The scientists who have been awarded the Lectureship are:

- 2019, Rashid Sunyaev, Director Emeritus at the Max Planck Institute for Astrophysics, Germany
- 2020, Joseph Silk, Professor Emeritus at University of Oxford, UK
- 2021, Ewine van Dishoeck, Professor at Leiden University, The Netherlands
- 2022, Françoise Combes, Chair of Galaxies and Cosmology at Collège de France and Astronomer, Classe Exceptionnelle, at Observatoire de Paris, France
- 2023, Steven Balbus, Savilian Professor of Astronomy at the University of Oxford, UK
- 2024, David Spergel, President Simons Foundation and C.A. Young Professor of Astronomy Emeritus, Princeton University, USA
- 2025, Roger Blandford, Luke Blossom Professor at Stanford University, USA

== Scientific contributions ==
Kylafis has contributed to topics related to the production and transfer of radiation in spiral galaxies, in accretion disks around neutron stars and black holes, as well as in astrophysical MASERs.

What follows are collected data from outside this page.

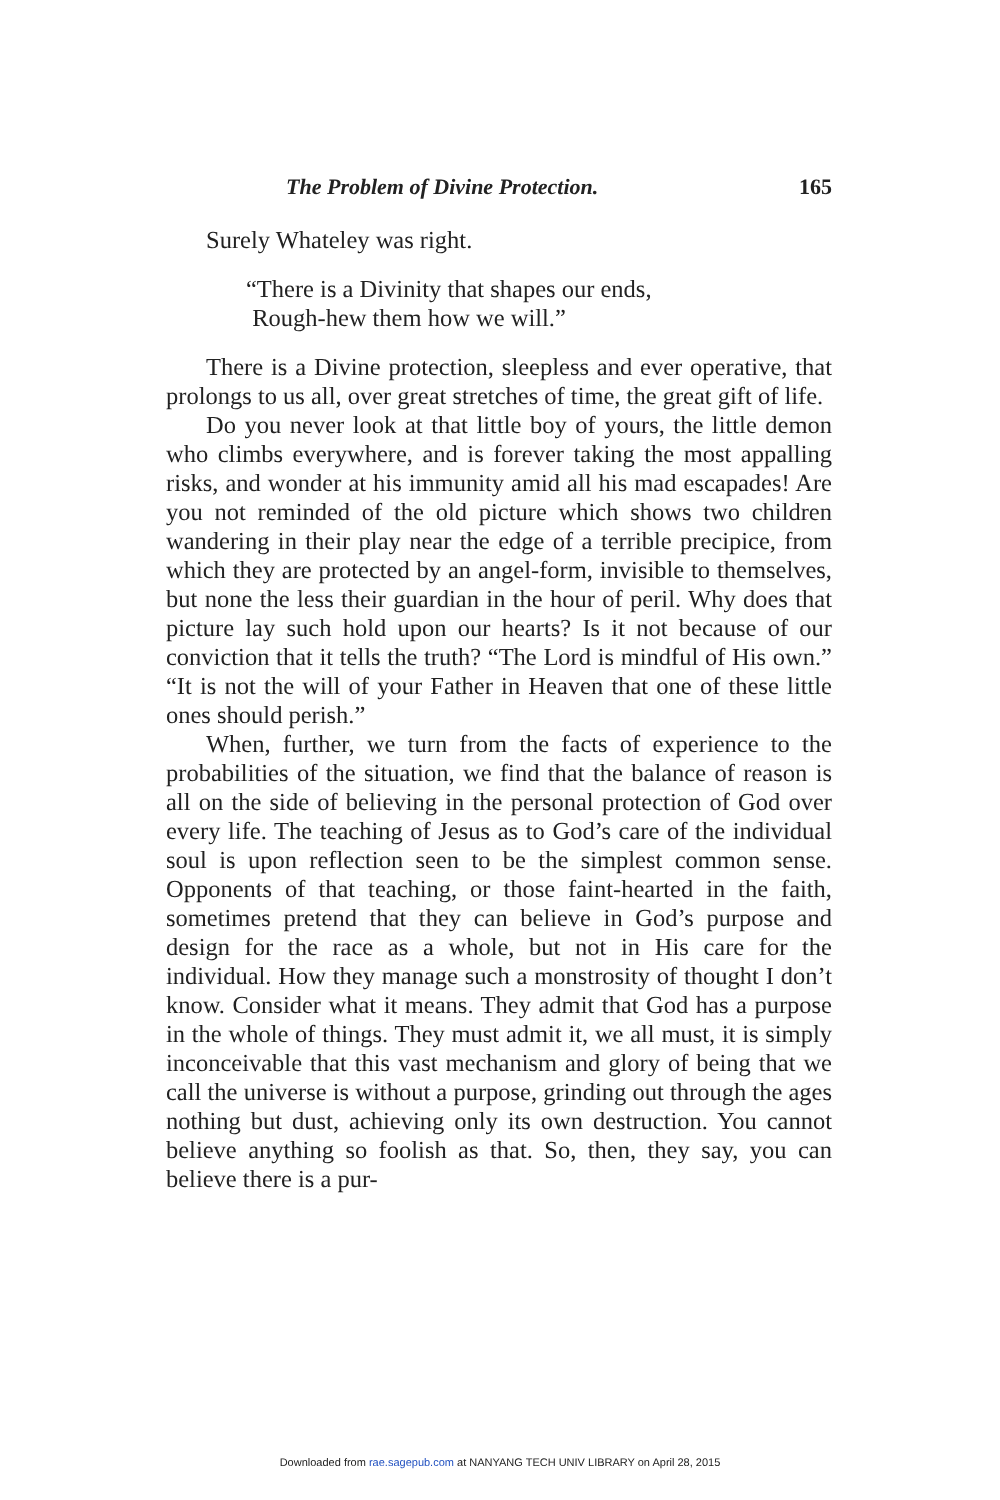The Problem of Divine Protection. 165
Surely Whateley was right.
“There is a Divinity that shapes our ends,
Rough-hew them how we will.”
There is a Divine protection, sleepless and ever operative, that prolongs to us all, over great stretches of time, the great gift of life.
Do you never look at that little boy of yours, the little demon who climbs everywhere, and is forever taking the most appalling risks, and wonder at his immunity amid all his mad escapades! Are you not reminded of the old picture which shows two children wandering in their play near the edge of a terrible precipice, from which they are protected by an angel-form, invisible to themselves, but none the less their guardian in the hour of peril. Why does that picture lay such hold upon our hearts? Is it not because of our conviction that it tells the truth? “The Lord is mindful of His own.” “It is not the will of your Father in Heaven that one of these little ones should perish.”
When, further, we turn from the facts of experience to the probabilities of the situation, we find that the balance of reason is all on the side of believing in the personal protection of God over every life. The teaching of Jesus as to God’s care of the individual soul is upon reflection seen to be the simplest common sense. Opponents of that teaching, or those faint-hearted in the faith, sometimes pretend that they can believe in God’s purpose and design for the race as a whole, but not in His care for the individual. How they manage such a monstrosity of thought I don’t know. Consider what it means. They admit that God has a purpose in the whole of things. They must admit it, we all must, it is simply inconceivable that this vast mechanism and glory of being that we call the universe is without a purpose, grinding out through the ages nothing but dust, achieving only its own destruction. You cannot believe anything so foolish as that. So, then, they say, you can believe there is a pur-
Downloaded from rae.sagepub.com at NANYANG TECH UNIV LIBRARY on April 28, 2015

His most known work is the Goldreich-Kylafis effect, which predicts that, under special conditions, the spectral lines emitted by interstellar molecules should be linearly polarized and the linear polarization vector should reveal the magnetic field direction in the molecular cloud. Other discoveries include the empirical explanation of the physical mechanisms that take place during the accretion and ejection of mass from binary systems which include a black hole and the proof that the different physical processes that take place in these systems are correlated.